Family & Domestic Violence

What is Family Violence

Family violence presents in many forms. In addition to physical assault, it encompasses the following:

  • Direct or indirect threats
  • Sexual assault
  • Emotional and psychological torment
  • Economic control
  • Property damage
  • Social isolation
  • Any behavior that causes a person to live in fear

Research has shown that family violence and violence against women commonly arises when these particular factors are present:

  • An imbalance of power typically due to an unequal distribution of resources between man and woman.
  • Holding fast to rigidly defined gender roles.

Women and children are the most common victims of family violence. Many clients will have experienced family violence growing up. Whether or not they were directly physically harmed or a witness to recurrent violent behaviour, it’s highly likely the client suffered emotional and psychological trauma.

Such trauma usually has far-reaching, long-term effects on the client’s daily life, relationships and parenting.

Young people who have witnessed or experienced violence may go on to repeat that behaviour. In addition, they may have difficulty forming relationships as family violence can compromise and damage their emotional development and disrupt developmental milestones. These clients may experience difficulty learning and significant problems, understanding and processing emotions. They are also far more likely to be prone to intense anger, loneliness, guilt, confusion and/or despair.

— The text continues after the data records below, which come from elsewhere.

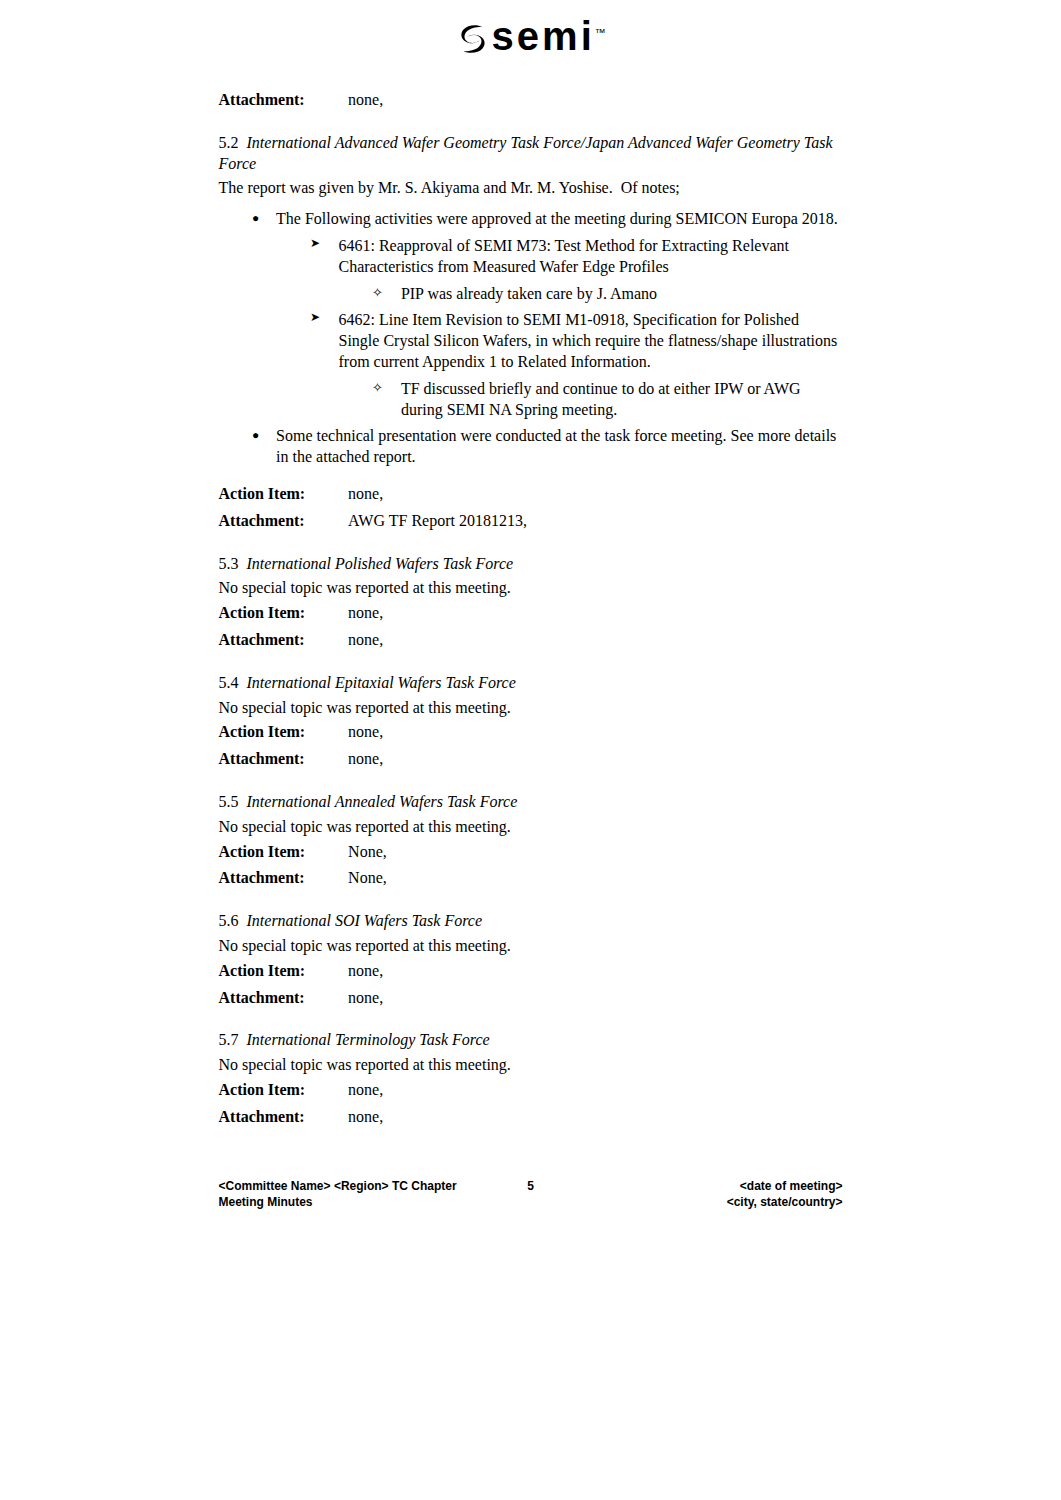semi™
Attachment: none,
5.2 International Advanced Wafer Geometry Task Force/Japan Advanced Wafer Geometry Task Force
The report was given by Mr. S. Akiyama and Mr. M. Yoshise. Of notes;
The Following activities were approved at the meeting during SEMICON Europa 2018.
6461: Reapproval of SEMI M73: Test Method for Extracting Relevant Characteristics from Measured Wafer Edge Profiles
PIP was already taken care by J. Amano
6462: Line Item Revision to SEMI M1-0918, Specification for Polished Single Crystal Silicon Wafers, in which require the flatness/shape illustrations from current Appendix 1 to Related Information.
TF discussed briefly and continue to do at either IPW or AWG during SEMI NA Spring meeting.
Some technical presentation were conducted at the task force meeting. See more details in the attached report.
Action Item: none,
Attachment: AWG TF Report 20181213,
5.3 International Polished Wafers Task Force
No special topic was reported at this meeting.
Action Item: none,
Attachment: none,
5.4 International Epitaxial Wafers Task Force
No special topic was reported at this meeting.
Action Item: none,
Attachment: none,
5.5 International Annealed Wafers Task Force
No special topic was reported at this meeting.
Action Item: None,
Attachment: None,
5.6 International SOI Wafers Task Force
No special topic was reported at this meeting.
Action Item: none,
Attachment: none,
5.7 International Terminology Task Force
No special topic was reported at this meeting.
Action Item: none,
Attachment: none,
| <Committee Name> <Region> TC Chapter | 5 | <date of meeting> |
| Meeting Minutes | | <city, state/country> |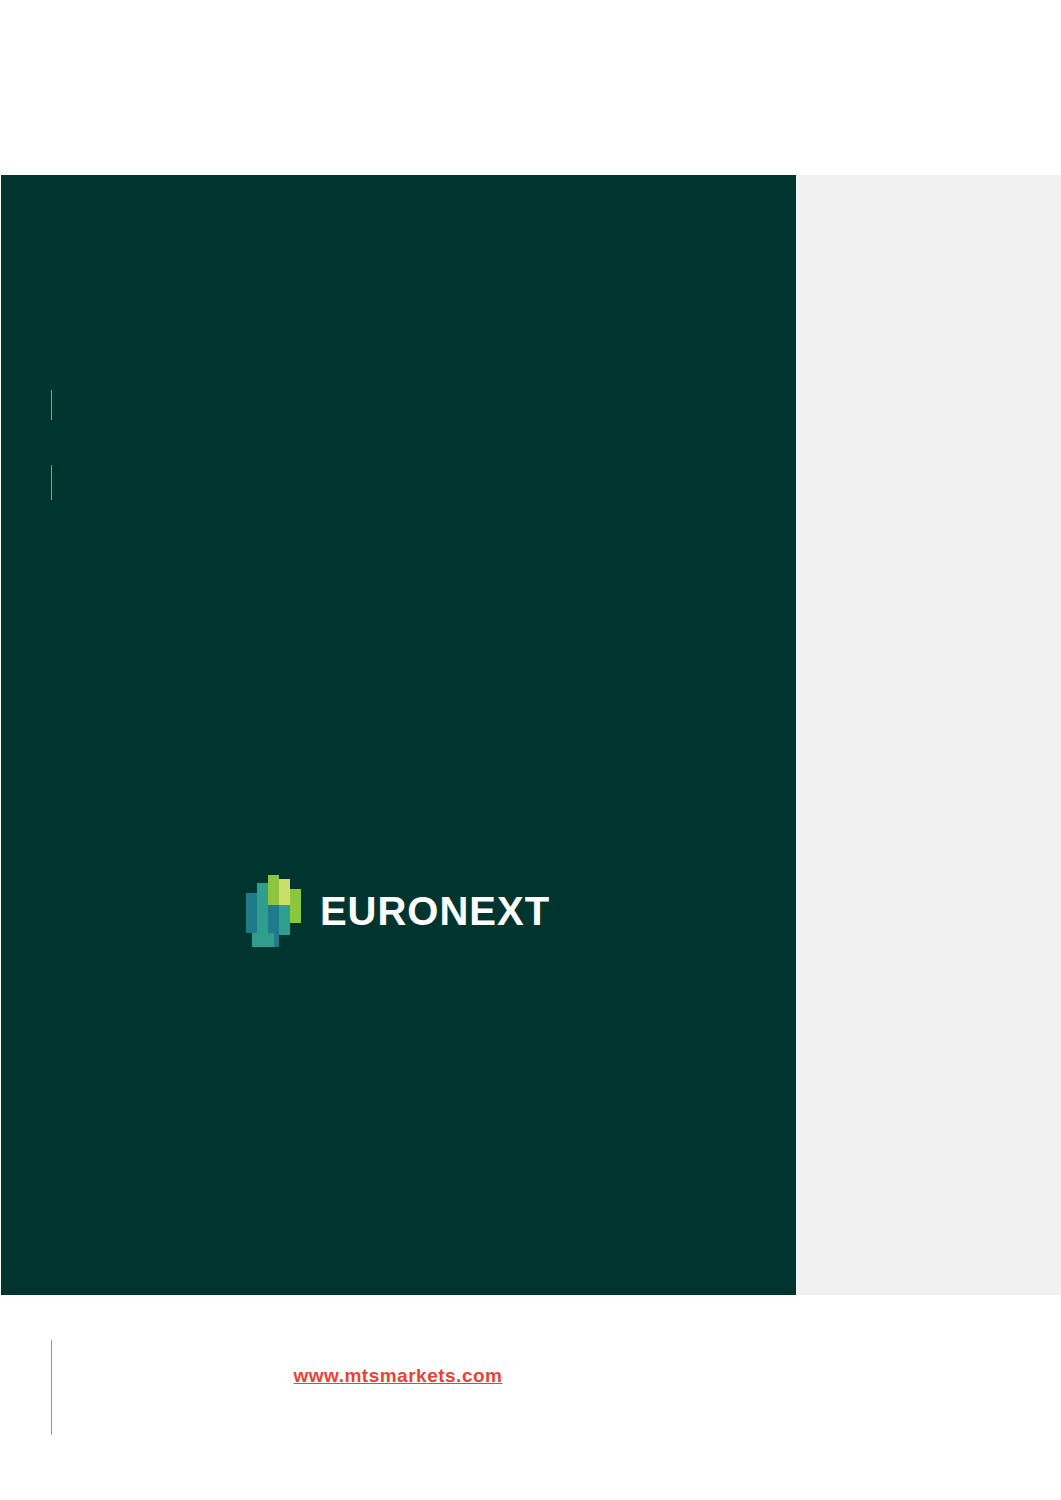EURONEXT
www.mtsmarkets.com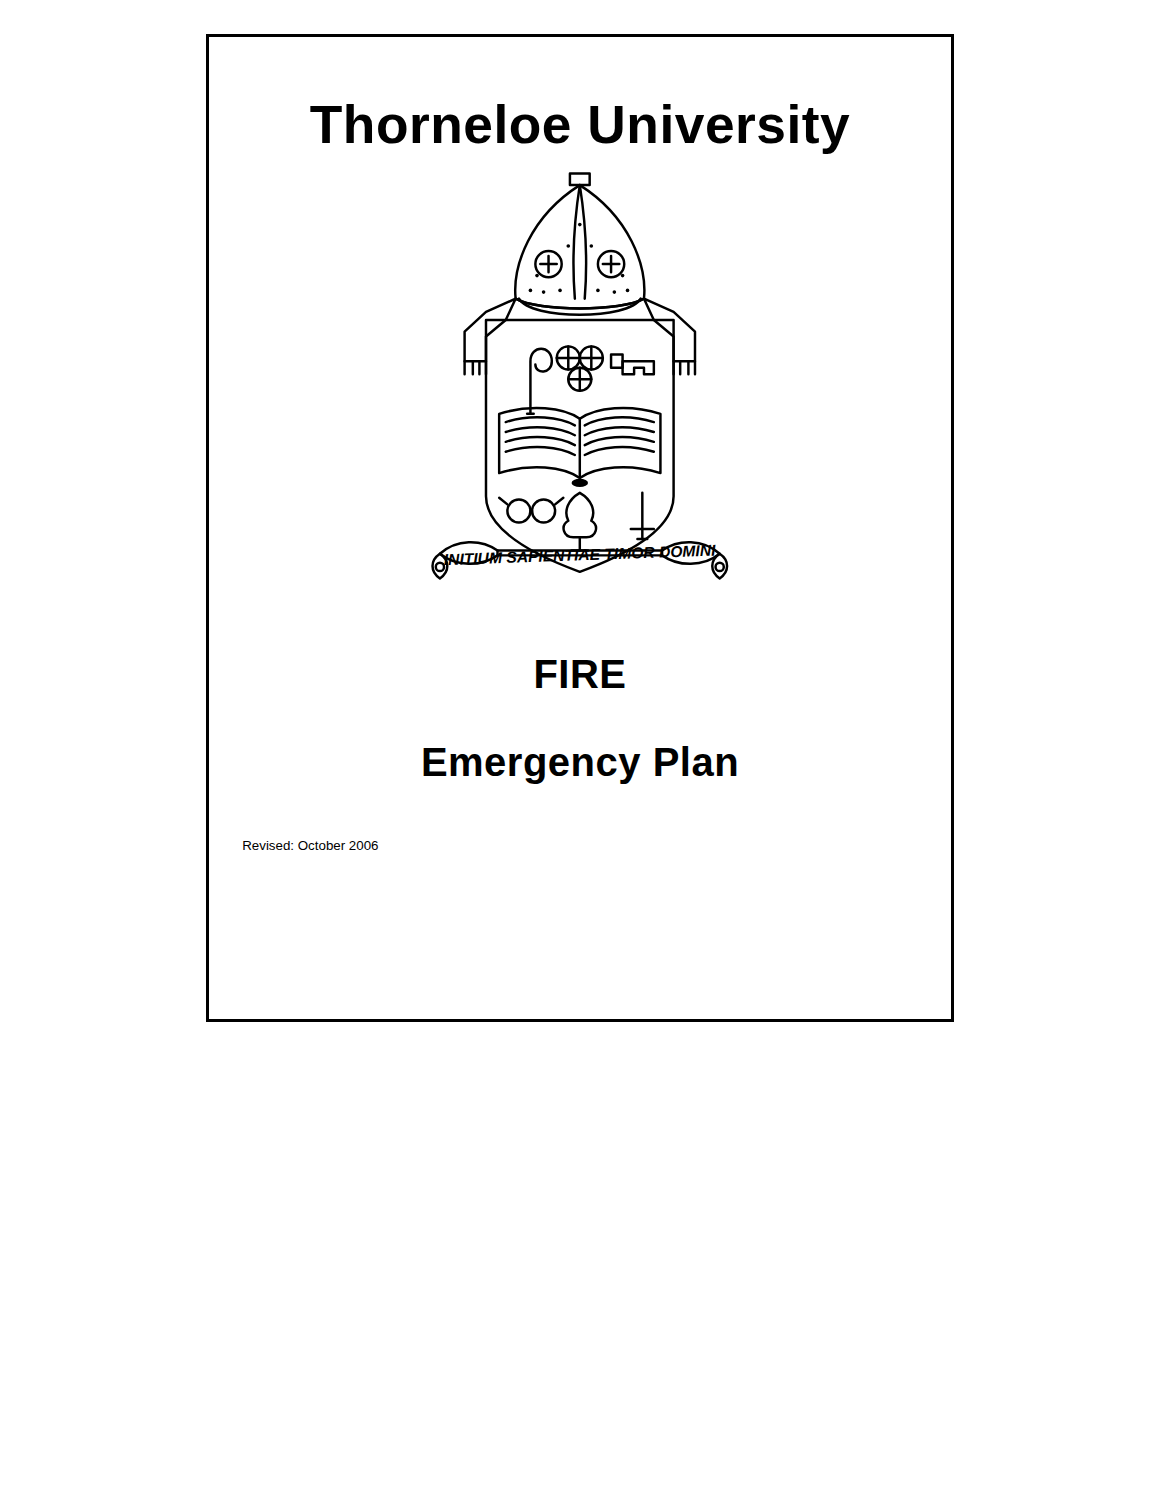Thorneloe University
Thorneloe University coat of arms A bishop's mitre above a shield charged with a crozier, three roundels, a key, an open book, spectacles, a tree and a sword, with a ribbon beneath bearing the motto INITIUM SAPIENTIAE TIMOR DOMINI. INITIUM SAPIENTIAE TIMOR DOMINI
FIRE
Emergency Plan
Revised: October 2006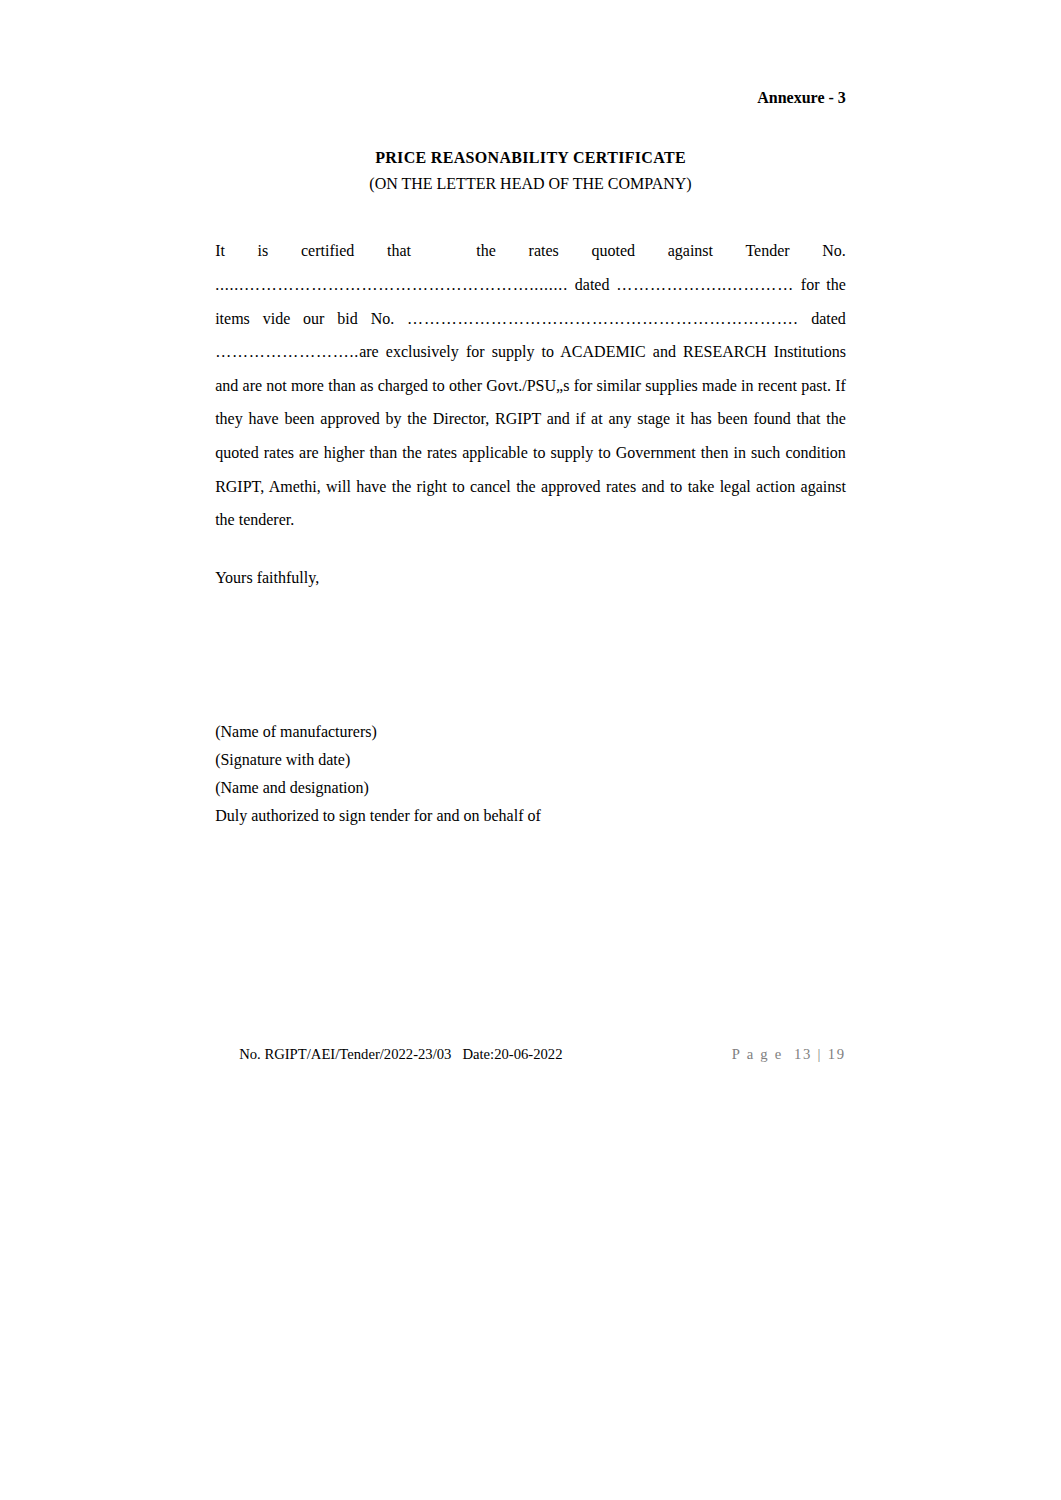Annexure - 3
Price Reasonability Certificate
(ON THE LETTER HEAD OF THE COMPANY)
It is certified that the rates quoted against Tender No. ......……………………………………………........ dated ………………..………… for the items vide our bid No. ……………………………………………………………. dated …………………….. are exclusively for supply to ACADEMIC and RESEARCH Institutions and are not more than as charged to other Govt./PSU„s for similar supplies made in recent past. If they have been approved by the Director, RGIPT and if at any stage it has been found that the quoted rates are higher than the rates applicable to supply to Government then in such condition RGIPT, Amethi, will have the right to cancel the approved rates and to take legal action against the tenderer.
Yours faithfully,
(Name of manufacturers)
(Signature with date)
(Name and designation)
Duly authorized to sign tender for and on behalf of
No. RGIPT/AEI/Tender/2022-23/03 Date:20-06-2022
P a g e 13 | 19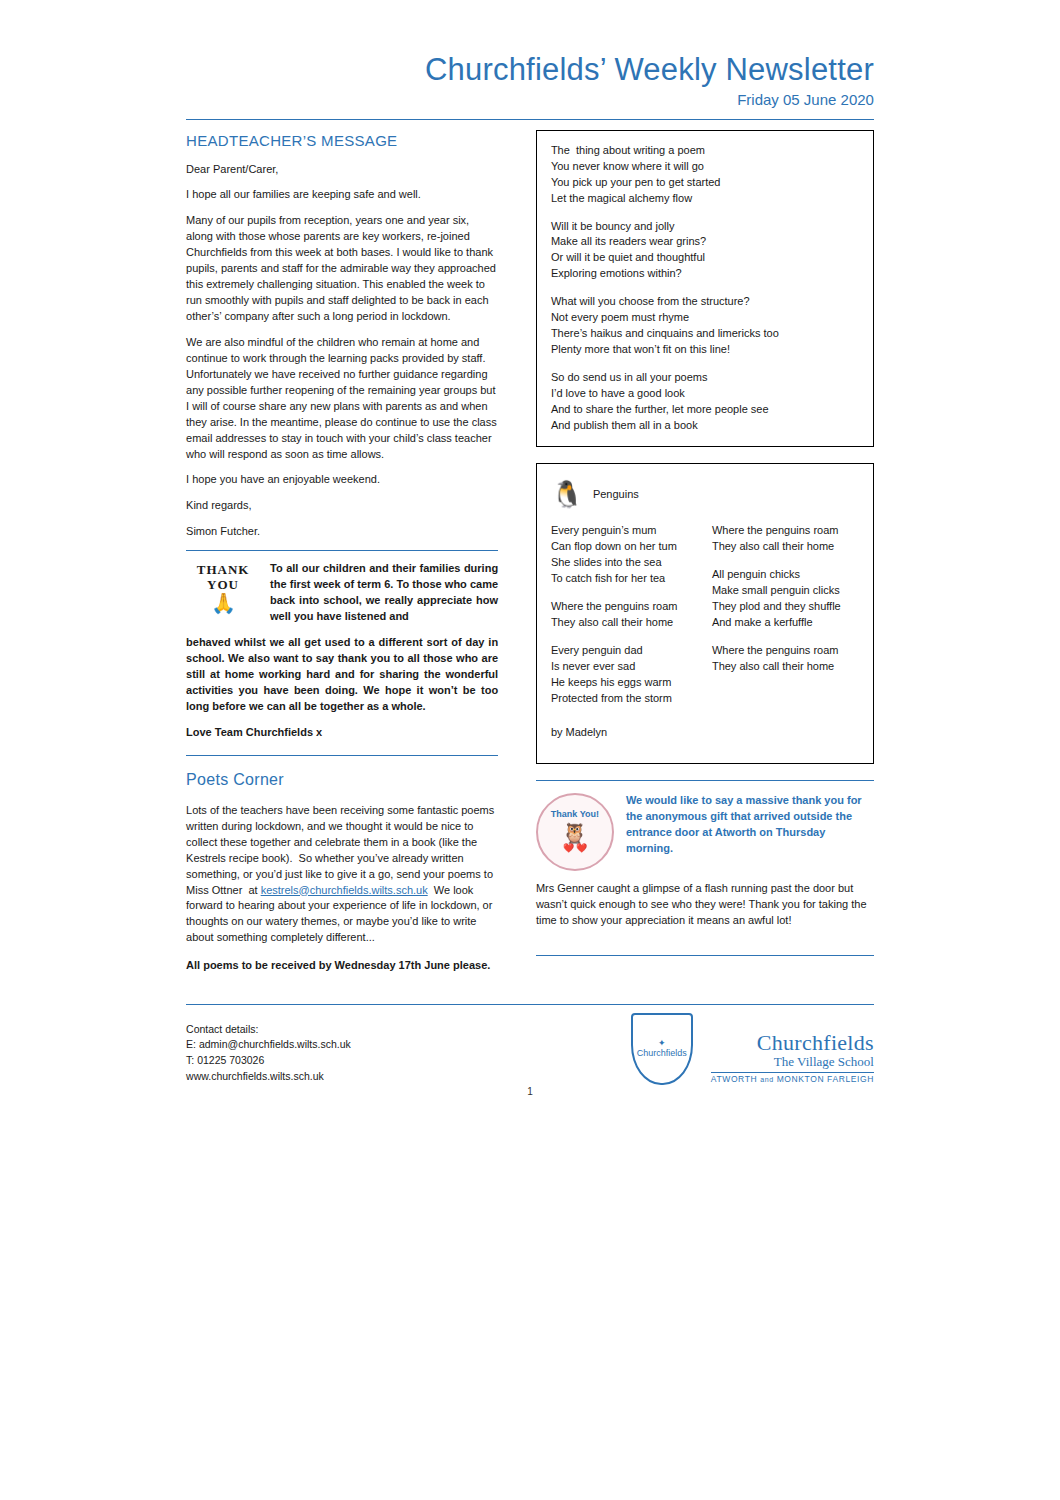Churchfields’ Weekly Newsletter
Friday 05 June 2020
HEADTEACHER’S MESSAGE
Dear Parent/Carer,
I hope all our families are keeping safe and well.
Many of our pupils from reception, years one and year six, along with those whose parents are key workers, re-joined Churchfields from this week at both bases. I would like to thank pupils, parents and staff for the admirable way they approached this extremely challenging situation. This enabled the week to run smoothly with pupils and staff delighted to be back in each other’s’ company after such a long period in lockdown.
We are also mindful of the children who remain at home and continue to work through the learning packs provided by staff. Unfortunately we have received no further guidance regarding any possible further reopening of the remaining year groups but I will of course share any new plans with parents as and when they arise. In the meantime, please do continue to use the class email addresses to stay in touch with your child’s class teacher who will respond as soon as time allows.
I hope you have an enjoyable weekend.
Kind regards,
Simon Futcher.
THANK YOU 🙏
To all our children and their families during the first week of term 6. To those who came back into school, we really appreciate how well you have listened and
behaved whilst we all get used to a different sort of day in school. We also want to say thank you to all those who are still at home working hard and for sharing the wonderful activities you have been doing. We hope it won’t be too long before we can all be together as a whole.
Love Team Churchfields x
Poets Corner
Lots of the teachers have been receiving some fantastic poems written during lockdown, and we thought it would be nice to collect these together and celebrate them in a book (like the Kestrels recipe book). So whether you’ve already written something, or you’d just like to give it a go, send your poems to Miss Ottner at kestrels@churchfields.wilts.sch.uk We look forward to hearing about your experience of life in lockdown, or thoughts on our watery themes, or maybe you’d like to write about something completely different...
All poems to be received by Wednesday 17th June please.
The thing about writing a poem
You never know where it will go
You pick up your pen to get started
Let the magical alchemy flow
Will it be bouncy and jolly
Make all its readers wear grins?
Or will it be quiet and thoughtful
Exploring emotions within?
What will you choose from the structure?
Not every poem must rhyme
There’s haikus and cinquains and limericks too
Plenty more that won’t fit on this line!
So do send us in all your poems
I’d love to have a good look
And to share the further, let more people see
And publish them all in a book
🐧 Penguins
Every penguin’s mum
Can flop down on her tum
She slides into the sea
To catch fish for her tea
Where the penguins roam
They also call their home
Every penguin dad
Is never ever sad
He keeps his eggs warm
Protected from the storm
Where the penguins roam
They also call their home
All penguin chicks
Make small penguin clicks
They plod and they shuffle
And make a kerfuffle
Where the penguins roam
They also call their home
by Madelyn
Thank You! 🦉 ❤️ ❤️
We would like to say a massive thank you for the anonymous gift that arrived outside the entrance door at Atworth on Thursday morning.
Mrs Genner caught a glimpse of a flash running past the door but wasn’t quick enough to see who they were! Thank you for taking the time to show your appreciation it means an awful lot!
Contact details:
E: admin@churchfields.wilts.sch.uk
T: 01225 703026
www.churchfields.wilts.sch.uk
✦
Churchfields
Churchfields
The Village School
ATWORTH and MONKTON FARLEIGH
1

A significant proportion of young mothers engaged with young parents’ programs are in relationships that present varying degrees of domestic violence.

Educating clients about Healthy Relationships

When a client’s partner is prone to behaviours that concern Child Protection (domestic violence, substance use etc.), it’s imperative that you educate your client on the many kinds of abuse that exist (physical, emotional, financial etc.).

If your client is able to identify an abusive relationship, hopefully it will aid your ability to support her as well as improving her ability to address these issues.

In situations where the partner’s behaviour is the primary source of your client’s problems and concerns, try and educate both parties together on healthy relationships; that is, cover subjects such as how to function best as a couple, how to manage disputes, how to communicate constructively, how to demonstrate respect for one another etc. Remember that many clients have grown up around unhealthy relationships and therefore never learned what constitutes a healthy relationship or how to build and maintain one. It’s also important to educate your client on what to do if the relationship breaks down again.

Forming a safety plan is recommended so that in crisis situations the client has a clear understanding of where she should go, who she should speak to and where she can seek support.

Safety Planning

In crisis situations where a client and/or her children’s safety is at risk, the safety plan might involve the client leaving her home and engaging domestic violence services that will remove the mother and children from immediate danger. However, in many cases this action can create additional stress and complication for the client due to the crisis nature of the situation and limitations of support that services are able to provide.

In collaboration with other services and supports involved it’s important to make sure a comprehensive safety plan is in place providing a safe and structured response for the short term.